Une mère dans la tourmente Drame au village

Publié par Althéa

Si vous aimez les livres de Gilles La Carbona ou souhaiter lire ses romans.

L'auteur sera au Salon du Livre d'Althen-les-Paluds le 22 juin 2025 à partir de 9h où vous pourrez le rencontrer et obtenir une dédicace.

 

Andréa est grande, mince, des yeux perçants qui illuminent un visage aux traits fins, à la fois doux et déterminés. Sa voix est faite de semblable alchimie tantôt soyeuse, enrôlée de tons graves et sensuels, et parfois sèche et sévère. Son flot de paroles est mesuré, jamais de précipitation, ni de soudaine panique. Elle n'a pas besoin de s'emporter pour inspirer le respect ou imposer son autorité naturelle.

Ernest, le narrateur, est chargé de réduire la tombe des Filippi sur celle-ci est inscrit : Charles 1943, Jules 1951, Laurent 1981, un objet attisera sa curiosité. Il se renseignera et apprendra l'étonnante histoire d'Andréa et de ses trois fils.

Dans ce drame, Gilles La Carbona nous emmènent en Balagne sur l'île de beauté.

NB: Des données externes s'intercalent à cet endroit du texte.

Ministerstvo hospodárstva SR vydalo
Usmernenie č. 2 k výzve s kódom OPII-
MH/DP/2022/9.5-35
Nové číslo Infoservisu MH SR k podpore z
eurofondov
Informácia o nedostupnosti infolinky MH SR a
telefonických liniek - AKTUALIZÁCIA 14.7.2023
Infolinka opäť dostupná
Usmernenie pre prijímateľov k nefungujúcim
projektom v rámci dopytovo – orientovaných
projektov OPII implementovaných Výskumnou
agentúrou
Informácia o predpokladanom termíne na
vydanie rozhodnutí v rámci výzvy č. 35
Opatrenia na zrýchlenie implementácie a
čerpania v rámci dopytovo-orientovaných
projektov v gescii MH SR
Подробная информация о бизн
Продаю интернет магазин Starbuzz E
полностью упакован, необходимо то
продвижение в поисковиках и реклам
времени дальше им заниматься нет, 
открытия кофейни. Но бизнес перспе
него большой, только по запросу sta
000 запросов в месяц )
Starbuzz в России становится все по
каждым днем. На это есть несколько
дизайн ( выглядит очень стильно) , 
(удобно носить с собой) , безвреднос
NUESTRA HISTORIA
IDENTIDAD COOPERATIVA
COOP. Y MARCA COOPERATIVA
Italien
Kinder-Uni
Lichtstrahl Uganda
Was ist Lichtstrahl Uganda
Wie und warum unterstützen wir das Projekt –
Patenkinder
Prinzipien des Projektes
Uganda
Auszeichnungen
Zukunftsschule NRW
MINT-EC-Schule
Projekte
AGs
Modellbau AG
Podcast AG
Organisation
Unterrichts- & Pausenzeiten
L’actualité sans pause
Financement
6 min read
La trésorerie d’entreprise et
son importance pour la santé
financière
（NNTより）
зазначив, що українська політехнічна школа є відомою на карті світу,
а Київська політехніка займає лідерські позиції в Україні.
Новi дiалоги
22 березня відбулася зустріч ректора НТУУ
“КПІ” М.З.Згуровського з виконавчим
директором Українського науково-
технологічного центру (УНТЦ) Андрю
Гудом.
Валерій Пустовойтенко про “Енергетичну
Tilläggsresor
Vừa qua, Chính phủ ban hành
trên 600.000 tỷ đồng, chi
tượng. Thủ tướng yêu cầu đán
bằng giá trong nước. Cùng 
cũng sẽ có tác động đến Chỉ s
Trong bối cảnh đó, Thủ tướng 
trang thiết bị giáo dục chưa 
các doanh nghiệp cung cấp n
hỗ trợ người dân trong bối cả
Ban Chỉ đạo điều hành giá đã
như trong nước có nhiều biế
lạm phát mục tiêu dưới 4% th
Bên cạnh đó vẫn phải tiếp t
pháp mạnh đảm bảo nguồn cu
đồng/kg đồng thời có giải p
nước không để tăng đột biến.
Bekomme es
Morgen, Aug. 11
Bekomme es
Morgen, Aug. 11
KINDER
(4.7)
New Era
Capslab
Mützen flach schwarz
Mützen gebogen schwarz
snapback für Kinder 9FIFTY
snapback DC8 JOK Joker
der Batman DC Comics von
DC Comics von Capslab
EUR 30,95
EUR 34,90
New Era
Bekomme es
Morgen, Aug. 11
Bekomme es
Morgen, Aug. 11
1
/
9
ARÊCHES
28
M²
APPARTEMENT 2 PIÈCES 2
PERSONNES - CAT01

Si Andréa et Jean-François ont tout pour être heureux et sont fiers de leurs fils. La vie se chargera de ruiner leurs rêves. Ici une animosité entre camarades de classe prise à la légère va anéantir une famille.

Une mère dans la tourmente est le beau portrait d'une femme qui restera campée sur ses positions jusqu'au bout. Parfois il ne reste que l'honneur pour poursuivre et tenir face à l'indicible et à certaines trahisons.

Un texte qui m'a laissée pantoise par le comportement de certains personnages.

Est-ce qu'une inimitié verbale donne le droit de tuer de sang-froid ?

Encore un excellent texte tant par l'écriture soignée, que par les questionnements qu'il implique.

Une fois le livre fermé, j'ai longtemps pensé à Andréa et a sa fierté d'avoir trois beaux enfants doués pour les études. Pauvre femme ! Que de drames pour une mère !

Une lecture que je recommande chaudement.

À la barre elle a été très claire, très fière et s'est tournée vers les jurés pour les sommer de ne pas inverser les rôles et de rendre justice en sa faveur. Qu'elle était la mère inconsolable, meurtrie à jamais, et que quand bien même son fils avait exagéré certaines de ses réflexions cela n'ordonnait pas un lâche assassinat.